Hi Song,
On 24/01/2019 19:29, Song Liu wrote:
>>
>> https://www.spinics.net/lists/raid/msg61331.html
>> https://www.spinics.net/lists/raid/msg60713.html
>> but it's currently not applied upstream in latest v4.20.4
>
> Thanks for bringing this back. We didn't make enough progress because
> Shaohua was very sick back then.
>
> I think the fix would work. I will pick it up from here.
Oooh I'm so sorry... I just realized what happened to Shaohua.
That's so bad :-(((((
May he rest in peace.....
>>
>> 2- Workaround for liar disks
>> [...]
>> There should be an additional pointer to the log (replay_ptr) which
>> stays at least XX MB behind and at least YY seconds (both configurable)
>> behind the last flush to the RAID disks
>
> Could you please be more specific on how the RAID disk lies about
> flush? Does it "claim flush is done, before fully flush volatile cache"?
> If this is the case, I think we really cannot guarantee the data is
> secure, as it is hard to determine the proper XX MB and YY seconds
> value.
Yes, so, this is a "kinda known" problem in the storage topics.
Due to the fact that the hardware review websites always test
performances and never test for consistency problems, the HDD and SSD
brands have always had this oh-so-smart idea of lying about the flush
being performed.
They return the flush before the data is on stable media.
Not all disks do that, but the majority.
It is difficult to tell exactly what they do because it's implementation
dependent, it depends on the brand, and its undisclosed.
Between totally ignoring the flush command and totally respecting the
flush command there are many possibilities in between.
People who want to do serious storage traditionally have often chosen an
hardware RAID controller with battery backed cache: things seem to
improve a lot in that case, problems are basically fixed, and the most
likely interpretation of this is that disks lie only up to a certain
extent, and will not postpone/reorder a write indefinitely.

## Dataset entries
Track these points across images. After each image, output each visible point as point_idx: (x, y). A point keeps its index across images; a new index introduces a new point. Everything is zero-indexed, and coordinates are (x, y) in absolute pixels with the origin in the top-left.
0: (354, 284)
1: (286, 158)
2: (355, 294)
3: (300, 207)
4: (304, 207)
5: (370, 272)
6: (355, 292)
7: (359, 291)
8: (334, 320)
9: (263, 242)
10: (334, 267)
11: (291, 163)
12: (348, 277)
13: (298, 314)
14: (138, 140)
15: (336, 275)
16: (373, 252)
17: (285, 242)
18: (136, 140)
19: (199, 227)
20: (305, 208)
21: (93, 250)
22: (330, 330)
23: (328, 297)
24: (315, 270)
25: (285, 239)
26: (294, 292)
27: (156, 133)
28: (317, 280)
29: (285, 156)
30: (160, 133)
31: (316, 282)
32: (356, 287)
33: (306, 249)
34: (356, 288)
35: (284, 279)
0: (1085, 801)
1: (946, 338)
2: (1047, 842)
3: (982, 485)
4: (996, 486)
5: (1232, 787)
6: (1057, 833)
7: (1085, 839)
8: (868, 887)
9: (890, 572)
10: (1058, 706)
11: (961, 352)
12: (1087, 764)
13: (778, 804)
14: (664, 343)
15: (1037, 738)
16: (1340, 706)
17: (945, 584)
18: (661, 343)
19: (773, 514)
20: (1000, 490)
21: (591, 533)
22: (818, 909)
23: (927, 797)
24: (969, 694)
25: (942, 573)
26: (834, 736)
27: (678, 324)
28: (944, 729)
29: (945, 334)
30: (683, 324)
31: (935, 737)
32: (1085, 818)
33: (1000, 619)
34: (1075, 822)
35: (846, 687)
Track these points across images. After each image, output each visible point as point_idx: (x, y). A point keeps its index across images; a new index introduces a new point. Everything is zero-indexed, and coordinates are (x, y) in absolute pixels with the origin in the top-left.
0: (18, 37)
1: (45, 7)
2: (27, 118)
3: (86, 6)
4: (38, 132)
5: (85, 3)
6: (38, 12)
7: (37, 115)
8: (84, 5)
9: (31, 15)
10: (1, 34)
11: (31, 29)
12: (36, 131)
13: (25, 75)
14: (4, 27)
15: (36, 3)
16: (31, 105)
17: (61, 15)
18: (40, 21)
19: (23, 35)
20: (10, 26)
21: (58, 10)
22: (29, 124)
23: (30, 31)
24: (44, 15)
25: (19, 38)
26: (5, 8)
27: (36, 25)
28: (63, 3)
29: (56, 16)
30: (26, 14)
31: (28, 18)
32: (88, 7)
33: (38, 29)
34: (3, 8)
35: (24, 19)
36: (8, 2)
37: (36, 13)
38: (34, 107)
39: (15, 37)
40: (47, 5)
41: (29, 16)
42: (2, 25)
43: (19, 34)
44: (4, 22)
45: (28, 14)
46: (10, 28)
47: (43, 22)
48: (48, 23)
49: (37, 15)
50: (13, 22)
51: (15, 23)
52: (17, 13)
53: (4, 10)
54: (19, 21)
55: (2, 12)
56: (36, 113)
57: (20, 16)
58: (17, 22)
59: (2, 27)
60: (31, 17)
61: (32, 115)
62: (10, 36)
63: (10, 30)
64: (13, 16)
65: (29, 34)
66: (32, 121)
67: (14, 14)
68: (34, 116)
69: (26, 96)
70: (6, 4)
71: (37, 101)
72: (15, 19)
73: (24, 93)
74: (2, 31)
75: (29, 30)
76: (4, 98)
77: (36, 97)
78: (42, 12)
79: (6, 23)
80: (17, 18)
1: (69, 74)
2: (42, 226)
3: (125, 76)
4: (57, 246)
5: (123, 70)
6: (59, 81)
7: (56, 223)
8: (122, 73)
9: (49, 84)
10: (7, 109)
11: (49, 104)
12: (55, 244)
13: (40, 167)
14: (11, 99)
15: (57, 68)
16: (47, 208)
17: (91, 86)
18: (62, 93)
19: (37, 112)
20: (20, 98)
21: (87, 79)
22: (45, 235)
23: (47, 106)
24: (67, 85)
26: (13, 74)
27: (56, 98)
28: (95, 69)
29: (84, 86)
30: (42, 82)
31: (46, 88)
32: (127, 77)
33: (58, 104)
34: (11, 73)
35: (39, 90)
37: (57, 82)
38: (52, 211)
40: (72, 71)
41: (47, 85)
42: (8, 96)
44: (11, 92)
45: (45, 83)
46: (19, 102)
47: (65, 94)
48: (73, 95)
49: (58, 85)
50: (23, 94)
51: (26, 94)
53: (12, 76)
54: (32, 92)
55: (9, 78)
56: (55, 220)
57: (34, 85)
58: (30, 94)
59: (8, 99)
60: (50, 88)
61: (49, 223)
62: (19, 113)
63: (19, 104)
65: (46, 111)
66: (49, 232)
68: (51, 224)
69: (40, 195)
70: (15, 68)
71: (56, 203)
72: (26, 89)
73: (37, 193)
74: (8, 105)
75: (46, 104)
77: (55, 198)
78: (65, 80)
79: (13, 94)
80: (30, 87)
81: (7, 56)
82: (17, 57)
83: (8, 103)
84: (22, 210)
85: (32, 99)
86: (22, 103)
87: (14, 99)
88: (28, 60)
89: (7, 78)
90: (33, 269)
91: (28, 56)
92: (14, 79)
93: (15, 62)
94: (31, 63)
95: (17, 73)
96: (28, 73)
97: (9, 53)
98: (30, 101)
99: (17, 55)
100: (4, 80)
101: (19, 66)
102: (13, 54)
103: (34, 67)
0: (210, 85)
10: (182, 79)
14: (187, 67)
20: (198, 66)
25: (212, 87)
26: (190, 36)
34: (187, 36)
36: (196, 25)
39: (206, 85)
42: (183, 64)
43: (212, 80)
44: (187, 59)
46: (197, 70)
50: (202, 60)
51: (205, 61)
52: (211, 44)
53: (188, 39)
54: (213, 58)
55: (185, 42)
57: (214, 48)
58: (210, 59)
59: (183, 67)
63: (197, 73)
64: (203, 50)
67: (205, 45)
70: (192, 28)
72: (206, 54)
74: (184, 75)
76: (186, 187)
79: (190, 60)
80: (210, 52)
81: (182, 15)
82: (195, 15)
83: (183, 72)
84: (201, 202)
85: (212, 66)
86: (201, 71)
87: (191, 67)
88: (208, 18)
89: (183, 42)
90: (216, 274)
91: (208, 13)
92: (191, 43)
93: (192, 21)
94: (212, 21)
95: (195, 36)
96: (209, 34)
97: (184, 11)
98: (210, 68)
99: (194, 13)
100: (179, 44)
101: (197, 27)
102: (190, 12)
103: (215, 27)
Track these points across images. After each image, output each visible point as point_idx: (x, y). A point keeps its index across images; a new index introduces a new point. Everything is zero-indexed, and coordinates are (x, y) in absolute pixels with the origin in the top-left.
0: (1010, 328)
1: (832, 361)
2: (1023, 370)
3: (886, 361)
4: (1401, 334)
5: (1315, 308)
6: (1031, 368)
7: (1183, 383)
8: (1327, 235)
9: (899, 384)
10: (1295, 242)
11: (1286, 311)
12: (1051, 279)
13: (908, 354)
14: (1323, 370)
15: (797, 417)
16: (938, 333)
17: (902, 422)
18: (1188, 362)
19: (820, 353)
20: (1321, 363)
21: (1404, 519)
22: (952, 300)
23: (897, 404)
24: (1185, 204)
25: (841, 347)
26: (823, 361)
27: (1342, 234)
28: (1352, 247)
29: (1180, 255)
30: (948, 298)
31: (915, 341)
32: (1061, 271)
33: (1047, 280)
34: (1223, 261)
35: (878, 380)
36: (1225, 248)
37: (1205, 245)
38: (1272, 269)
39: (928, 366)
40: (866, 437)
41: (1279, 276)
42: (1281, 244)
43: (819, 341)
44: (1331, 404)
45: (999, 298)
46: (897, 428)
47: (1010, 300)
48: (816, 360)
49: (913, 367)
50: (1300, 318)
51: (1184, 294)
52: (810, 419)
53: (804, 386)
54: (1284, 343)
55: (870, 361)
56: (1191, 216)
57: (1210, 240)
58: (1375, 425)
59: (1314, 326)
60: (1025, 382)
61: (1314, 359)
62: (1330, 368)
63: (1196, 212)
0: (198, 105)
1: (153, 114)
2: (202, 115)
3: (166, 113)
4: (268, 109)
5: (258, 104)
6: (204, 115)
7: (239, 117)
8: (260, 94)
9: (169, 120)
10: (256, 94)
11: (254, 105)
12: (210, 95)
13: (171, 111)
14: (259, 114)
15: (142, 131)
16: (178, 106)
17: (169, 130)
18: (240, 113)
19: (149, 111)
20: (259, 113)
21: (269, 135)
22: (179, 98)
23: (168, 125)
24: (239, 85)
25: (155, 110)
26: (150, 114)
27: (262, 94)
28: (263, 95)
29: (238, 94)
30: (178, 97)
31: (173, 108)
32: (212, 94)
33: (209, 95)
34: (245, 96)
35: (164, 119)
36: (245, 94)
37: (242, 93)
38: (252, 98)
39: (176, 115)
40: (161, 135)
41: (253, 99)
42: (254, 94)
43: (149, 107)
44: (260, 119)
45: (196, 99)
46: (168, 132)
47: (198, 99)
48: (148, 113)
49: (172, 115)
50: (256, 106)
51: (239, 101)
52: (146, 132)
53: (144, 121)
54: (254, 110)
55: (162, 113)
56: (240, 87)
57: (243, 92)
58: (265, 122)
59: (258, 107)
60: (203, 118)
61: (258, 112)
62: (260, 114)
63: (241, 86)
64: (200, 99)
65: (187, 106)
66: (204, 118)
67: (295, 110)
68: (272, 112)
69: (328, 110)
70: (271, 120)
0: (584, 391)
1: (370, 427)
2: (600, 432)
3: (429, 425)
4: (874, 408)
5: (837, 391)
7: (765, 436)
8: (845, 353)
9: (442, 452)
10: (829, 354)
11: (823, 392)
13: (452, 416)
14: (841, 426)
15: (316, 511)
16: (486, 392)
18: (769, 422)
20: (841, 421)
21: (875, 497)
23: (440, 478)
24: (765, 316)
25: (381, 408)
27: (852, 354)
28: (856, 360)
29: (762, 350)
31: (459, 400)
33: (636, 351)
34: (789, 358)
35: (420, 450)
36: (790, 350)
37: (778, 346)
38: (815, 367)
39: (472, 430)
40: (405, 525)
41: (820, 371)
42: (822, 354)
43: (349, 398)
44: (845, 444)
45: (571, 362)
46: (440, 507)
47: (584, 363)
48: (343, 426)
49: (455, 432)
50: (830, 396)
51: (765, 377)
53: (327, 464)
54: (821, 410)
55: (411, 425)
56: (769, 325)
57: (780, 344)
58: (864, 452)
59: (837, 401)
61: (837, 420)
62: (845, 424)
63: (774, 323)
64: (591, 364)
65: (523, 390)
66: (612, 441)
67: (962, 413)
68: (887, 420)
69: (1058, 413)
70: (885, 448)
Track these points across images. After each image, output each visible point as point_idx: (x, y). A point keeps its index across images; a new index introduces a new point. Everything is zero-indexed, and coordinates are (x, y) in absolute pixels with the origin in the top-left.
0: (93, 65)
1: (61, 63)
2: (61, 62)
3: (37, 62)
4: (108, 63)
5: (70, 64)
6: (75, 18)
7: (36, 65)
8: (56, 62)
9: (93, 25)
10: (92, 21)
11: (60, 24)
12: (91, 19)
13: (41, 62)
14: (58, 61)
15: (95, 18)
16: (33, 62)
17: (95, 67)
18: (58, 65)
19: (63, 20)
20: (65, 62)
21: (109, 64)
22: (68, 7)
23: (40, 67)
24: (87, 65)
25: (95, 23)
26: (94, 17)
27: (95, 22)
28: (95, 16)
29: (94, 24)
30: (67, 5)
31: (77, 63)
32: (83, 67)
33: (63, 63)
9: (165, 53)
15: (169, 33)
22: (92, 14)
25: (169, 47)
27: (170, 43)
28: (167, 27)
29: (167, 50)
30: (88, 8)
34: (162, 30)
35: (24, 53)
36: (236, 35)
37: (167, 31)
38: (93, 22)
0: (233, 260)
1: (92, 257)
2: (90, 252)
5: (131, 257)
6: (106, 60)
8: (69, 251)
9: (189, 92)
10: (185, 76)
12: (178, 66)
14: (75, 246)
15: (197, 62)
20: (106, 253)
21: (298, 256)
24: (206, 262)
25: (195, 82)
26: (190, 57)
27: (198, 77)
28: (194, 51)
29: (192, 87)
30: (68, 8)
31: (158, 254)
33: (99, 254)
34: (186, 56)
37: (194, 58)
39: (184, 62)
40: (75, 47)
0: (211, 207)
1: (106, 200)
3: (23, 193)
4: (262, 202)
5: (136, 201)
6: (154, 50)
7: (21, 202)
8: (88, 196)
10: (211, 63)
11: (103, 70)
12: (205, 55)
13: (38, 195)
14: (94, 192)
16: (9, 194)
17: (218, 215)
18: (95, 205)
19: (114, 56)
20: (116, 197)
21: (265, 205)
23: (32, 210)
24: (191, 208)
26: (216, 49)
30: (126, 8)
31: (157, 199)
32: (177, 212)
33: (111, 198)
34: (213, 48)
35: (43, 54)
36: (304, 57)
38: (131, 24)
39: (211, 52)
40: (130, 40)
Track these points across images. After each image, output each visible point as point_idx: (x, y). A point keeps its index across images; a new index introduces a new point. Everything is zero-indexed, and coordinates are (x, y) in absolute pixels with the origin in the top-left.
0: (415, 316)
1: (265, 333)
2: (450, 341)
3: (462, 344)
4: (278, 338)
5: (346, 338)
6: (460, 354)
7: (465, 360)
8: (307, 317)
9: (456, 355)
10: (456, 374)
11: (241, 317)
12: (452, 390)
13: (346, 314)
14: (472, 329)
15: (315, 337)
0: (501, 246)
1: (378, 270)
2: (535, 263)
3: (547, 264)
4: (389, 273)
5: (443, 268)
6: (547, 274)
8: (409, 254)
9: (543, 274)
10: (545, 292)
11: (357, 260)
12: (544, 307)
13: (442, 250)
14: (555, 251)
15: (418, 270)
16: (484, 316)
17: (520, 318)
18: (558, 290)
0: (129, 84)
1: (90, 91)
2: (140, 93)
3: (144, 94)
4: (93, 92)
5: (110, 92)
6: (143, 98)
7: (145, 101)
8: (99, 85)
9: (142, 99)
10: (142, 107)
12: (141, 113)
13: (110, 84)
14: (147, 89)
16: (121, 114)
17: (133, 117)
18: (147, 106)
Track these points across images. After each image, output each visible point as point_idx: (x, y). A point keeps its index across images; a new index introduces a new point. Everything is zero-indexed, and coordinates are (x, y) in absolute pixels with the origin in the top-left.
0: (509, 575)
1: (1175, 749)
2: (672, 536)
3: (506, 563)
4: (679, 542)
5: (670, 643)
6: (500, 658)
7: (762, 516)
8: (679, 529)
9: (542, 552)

## Set of tasks
#1 In the RAID mailing-list thread, why was not enough progress made on the fix?
#2 From the RAID mailing-list thread, return the passage starting with "Due to the fact" and going on through "and its undisclosed.".
#3 Resume the RAID mailing-list thread from the point where it stops.

## List of answers
#1 Shaohua was very sick back then.

#2
Due to the fact that the hardware review websites always test
performances and never test for consistency problems, the HDD and SSD
brands have always had this oh-so-smart idea of lying about the flush
being performed.
They return the flush before the data is on stable media.
Not all disks do that, but the majority.
It is difficult to tell exactly what they do because it's implementation
dependent, it depends on the brand, and its undisclosed.

#3
For example they might perform periodic barriers, or convert an incoming
flush request to a barrier so that writes are not reordered across that.
The best known method to check if the disks respect the flush is the
diskchecker.pl by the postgresql people. Look it up on the internet and
you will see tons of discussions about the need to test with that for
serious storage, in particular for postgresql / databases (and I say
also RAID).
That's why I suggested that you to make raid5cache behave like a battery
backed linear cache: you writeback linearly starting from the oldest
requests, but you keep two pointers: one where you are issuing the
writeback, and another more behind called replay_ptr: log space ahead of
this point still cannot be reclaimed. The distance between the two could
be measured in seconds and/or in megabytes: still I am not sure which of
the two is better, probably the worst of the two values would have to be
used. The two values should be configurable because the needed value
probably depends on the implementation of the disks.
I see that the code of raid5cache goes to great lengths so to first
writeback the full stripes, however I'm not sure of why the code does
that, because it doesn't seem to me that you can reclaim log space
out-of-order, that's a linear space, right? So why don't you simply
flush in-order starting from the oldest request? A in-order writeback is
also simpler to implement. If you do it out of order my idea is probably
impossible to be implemented.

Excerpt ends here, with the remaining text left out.